The organization, which began in small towns in Trinidad and Tobago, has expanded to neighboring Grenada, Jamaica, Dominica and Saint Lucia, and even a partner organization in Guyana.
“Over time we started getting involved in other crops, planting them, tending them, harvesting and processing them as well. This was what allowed us to survive when the Covid-19 pandemic came on. So chocolate sales went down and tourism that accounts for a third of our income disappeared. We were able to We extricate ourselves by sending food packets to people, which is becoming increasingly important in a difficult pandemic scenario,” Gillian says.
After several years of work, in 2021, Gillian reached out to organizations in Africa. Thus, with the participation of African farmers from Malawi, Tanzania, Uganda, Ghana, Nigeria, Cameroon, and Caribbean farmers from Jamaica, Dominica, Grenada, Saint Lucia and Trinidad and Tobago, as well as a product from the West Coast and another from the East Coast of the United States, the community called Cross Atlantic Chocolate Collective was born, which aims To enable cocoa farmers from Africa and descendants of Africans living in the Caribbean to dare to produce their own chocolate and other products.

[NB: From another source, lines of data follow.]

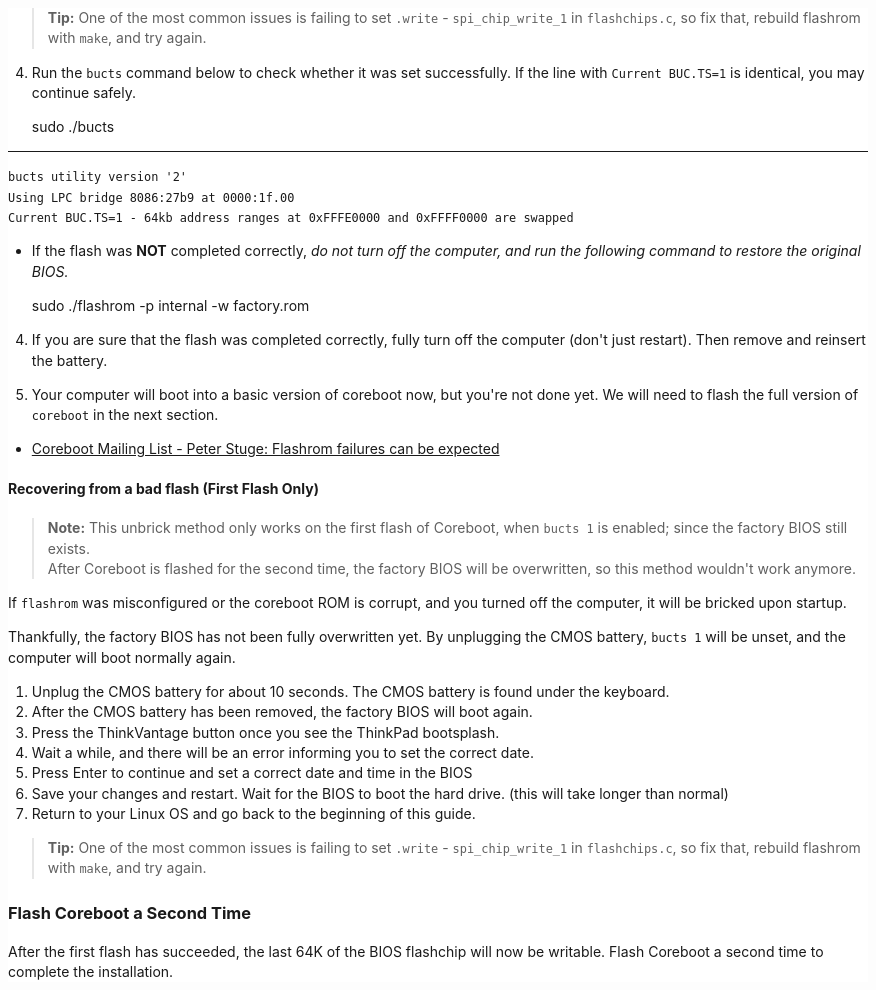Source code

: > **Tip:** One of the most common issues is failing to set `.write` - `spi_chip_write_1` in `flashchips.c`, so fix that, rebuild flashrom with `make`, and try again.


4. Run the `bucts` command below to check whether it was set successfully. If the line with `Current BUC.TS=1` is identical, you may continue safely.

    sudo ./bucts

---

    bucts utility version '2'
    Using LPC bridge 8086:27b9 at 0000:1f.00
    Current BUC.TS=1 - 64kb address ranges at 0xFFFE0000 and 0xFFFF0000 are swapped

* If the flash was **NOT** completed correctly, *do not turn off the computer, and run the following command to restore the original BIOS.*

    sudo ./flashrom -p internal -w factory.rom

4. If you are sure that the flash was completed correctly, fully turn off the computer (don't just restart). Then remove and reinsert the battery.

5. Your computer will boot into a basic version of coreboot now, but you're not done yet. We will need to flash the full version of `coreboot` in the next section.

* [Coreboot Mailing List - Peter Stuge: Flashrom failures can be expected](http://www.flashrom.org/pipermail/flashrom/2012-April/009124.html)

#### Recovering from a bad flash (First Flash Only)

> **Note:** This unbrick method only works on the first flash of Coreboot, when `bucts 1` is enabled; since the factory BIOS still exists.  
> After Coreboot is flashed for the second time, the factory BIOS will be overwritten, so this method wouldn't work anymore.

If `flashrom` was misconfigured or the coreboot ROM is corrupt, and you turned off the computer, it will be bricked upon startup. 

Thankfully, the factory BIOS has not been fully overwritten yet. By unplugging the CMOS battery, `bucts 1` will be unset, and the computer will boot normally again.

1. Unplug the CMOS battery for about 10 seconds. The CMOS battery is found under the keyboard.
2. After the CMOS battery has been removed, the factory BIOS will boot again.
3. Press the ThinkVantage button once you see the ThinkPad bootsplash.
4. Wait a while, and there will be an error informing you to set the correct date.
5. Press Enter to continue and set a correct date and time in the BIOS
6. Save your changes and restart. Wait for the BIOS to boot the hard drive. (this will take longer than normal)
7. Return to your Linux OS and go back to the beginning of this guide.

> **Tip:** One of the most common issues is failing to set `.write` - `spi_chip_write_1` in `flashchips.c`, so fix that, rebuild flashrom with `make`, and try again.

### Flash Coreboot a Second Time

After the first flash has succeeded, the last 64K of the BIOS flashchip will now be writable. Flash Coreboot a second time to complete the installation.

We want to bring energy to rural areas. A rational human society should be clear that protecting natural resources is very important and that the best way to take care of them is to take care of rural areas and their communities,” says Gillian.
He concludes that the ability to collaborate successfully among groups of people is the most important tool we can have to make our societies work better. As important as the seeds we use, the plants we help grow, and how much we care about our crops, the most important thing is having access to the skills to work as a group. These skills are there, and we have to highlight them even if it takes a lot of effort. Working collaboratively is really the most effective way to bring about change.”